You acknowledge that you are required to pay any withholding or other applicable taxes that
may be due as a result of receipt of this Award or the settlement of this Award.
Company’s Right of Offset
If you become entitled to a distribution of benefits under this Award, and if at such time you
have any outstanding debt, obligation, or other liability representing an amount owing to the
Company or any of its Affiliates, then the Company or its Affiliates, upon a determination by the
Committee, and to the extent permitted by applicable law, may offset such amount so owing against
the amount of benefits otherwise distributable. Such determination shall be made by the Committee.
Securities Laws.
By accepting this Award, you acknowledge that federal securities laws and/or the Company’s
policies regarding trading in its securities may limit or restrict your right to buy or sell
Deferred Stock and Shares, including, without limitation, sales of Shares acquired in connection
with your RSUs. You agree to comply with such federal securities law requirements and Company
policies, as such laws and policies are amended from time to time.

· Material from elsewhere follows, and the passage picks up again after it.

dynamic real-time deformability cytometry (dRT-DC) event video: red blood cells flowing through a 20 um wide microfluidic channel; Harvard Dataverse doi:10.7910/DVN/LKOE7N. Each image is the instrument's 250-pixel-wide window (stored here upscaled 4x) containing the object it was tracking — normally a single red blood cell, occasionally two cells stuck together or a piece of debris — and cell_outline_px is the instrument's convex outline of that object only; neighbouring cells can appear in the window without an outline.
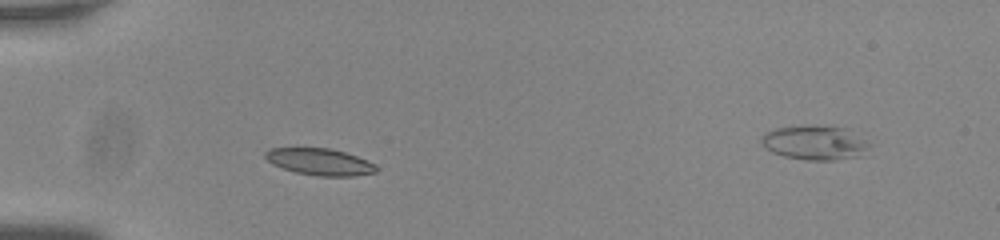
{"species": "common noctule bat (a hibernating species)", "species_latin": "Nyctalus noctula", "temperature_condition": "room temperature", "stored_images_in_passage": 38, "camera_frame_rate_fps": 3000, "um_per_image_px": 0.085, "animal": {"sex": "male", "body_mass_g": 20.0, "forearm_length_mm": 53.3}, "frame": {"image": 1, "passage_image": 1, "time_ms": 0.0, "image_size_px": [1000, 240], "cell_outline_px": [[376, 172], [352, 176], [316, 176], [296, 172], [272, 164], [264, 156], [264, 152], [272, 148], [328, 148], [344, 152], [368, 160], [376, 164]], "centroid_in_image_um": [27.18, 13.75], "position_along_channel_um": 57.8, "area_um2": 17.17}}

Entire Agreement; Dispute Resolution; Governing Law.
The Plan and this Award Agreement constitute the entire agreement of the parties with respect
to the subject matter hereof and supersede in their entirety all prior undertakings and agreements
of the Company and you with respect to the subject matter hereof. This Award Agreement may not be
modified in a manner that adversely affects your rights heretofore granted under the Plan, except
with your consent or to comply with applicable law as provided for in Section 14 of the Plan. This
Award Agreement is governed by the laws of the State of Delaware.
The Company and you agree that any dispute or controversy arising under or in connection with
this Award Agreement shall be resolved by final and binding arbitration before the American
Arbitration Association (“AAA”). The arbitration shall be conducted in accordance with AAA’s
National Rules for the Resolution of Employment Disputes then in effect at the time of the
arbitration. The arbitration shall be held in Miami, Florida.
By signing this Award Agreement, you acknowledge receipt of a copy of the Plan and represent
that you are familiar with the terms and conditions of the Plan, and hereby accept this Award
subject to all provisions in this Award Agreement and in the Plan. You hereby agree to accept as
final, conclusive and binding all decisions or interpretations of the Committee upon any questions
arising under the Plan or this Award Agreement.